(Plotted data images)
◇ ◇ ◇ ◇

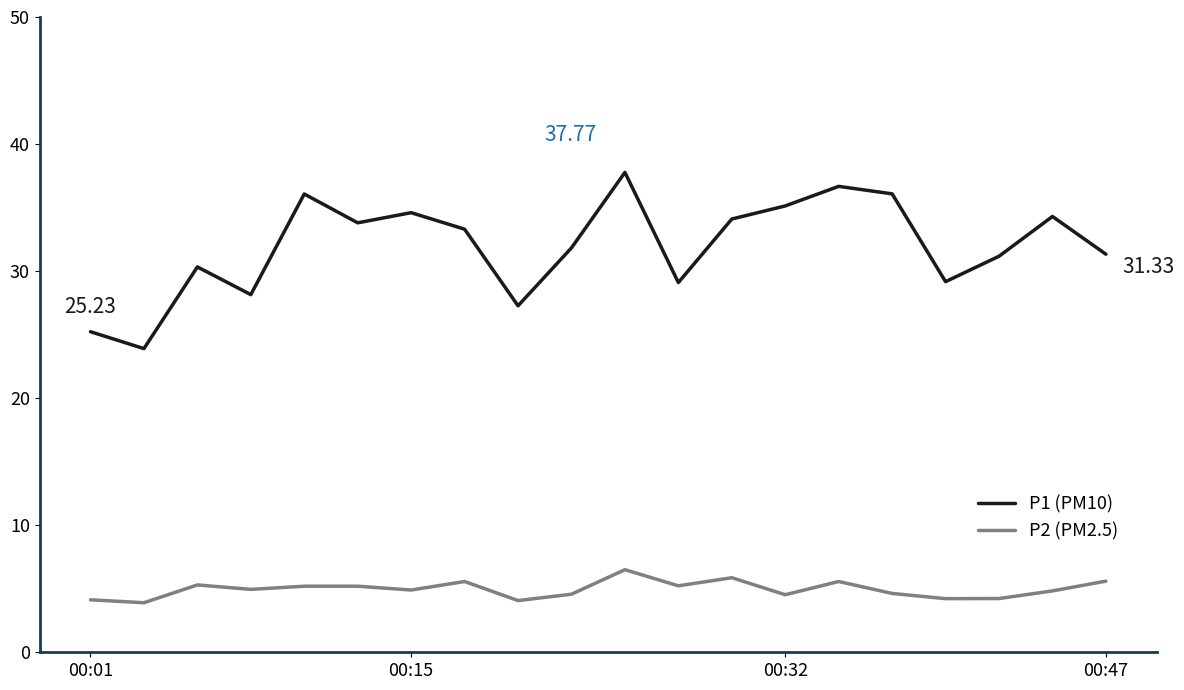

List the series in order of their overall mean, lowest first.

P2 (PM2.5), P1 (PM10)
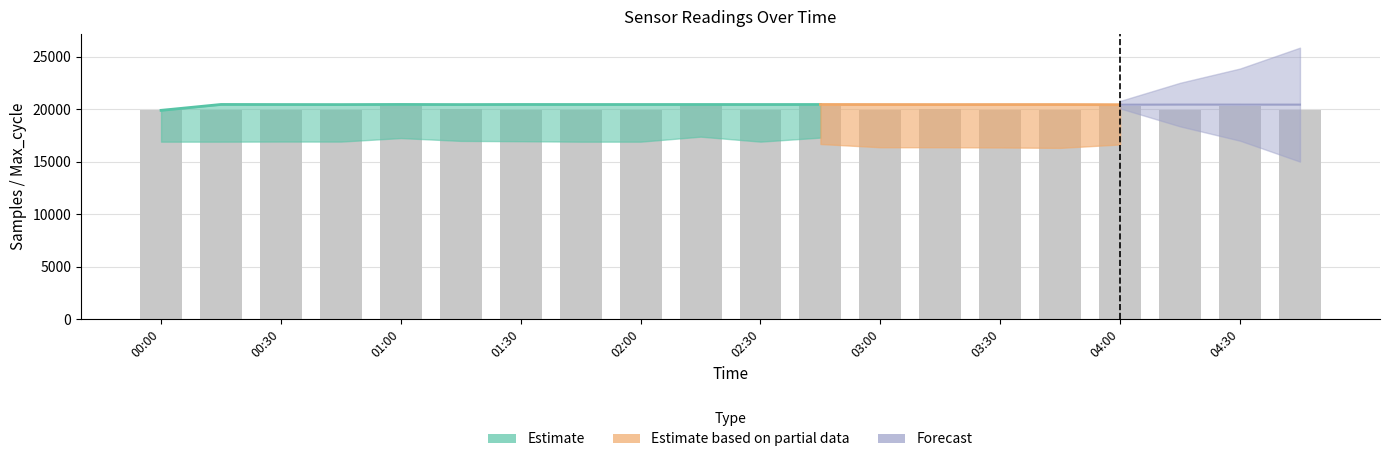

What position from the left is 02:00?

9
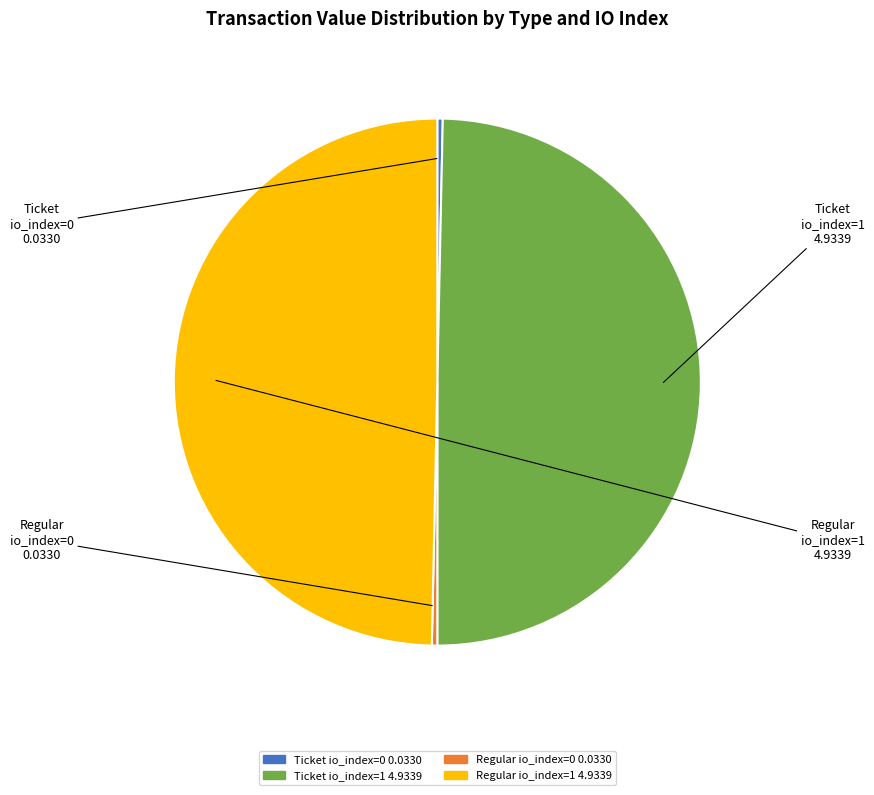

Is there a majority slice in this chart?

No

◇ ◇ ◇ ◇

**REQUIRED ACTION**
Rewrite all the text lines in the items above as one numbered list. Skip the blank lines and omit the pictures.

**ANSWER TO THE PROBLEM**
1. List the series in order of their overall mean, lowest first.
2. P2 (PM2.5), P1 (PM10)
3. What position from the left is 02:00?
4. 9
5. Is there a majority slice in this chart?
6. No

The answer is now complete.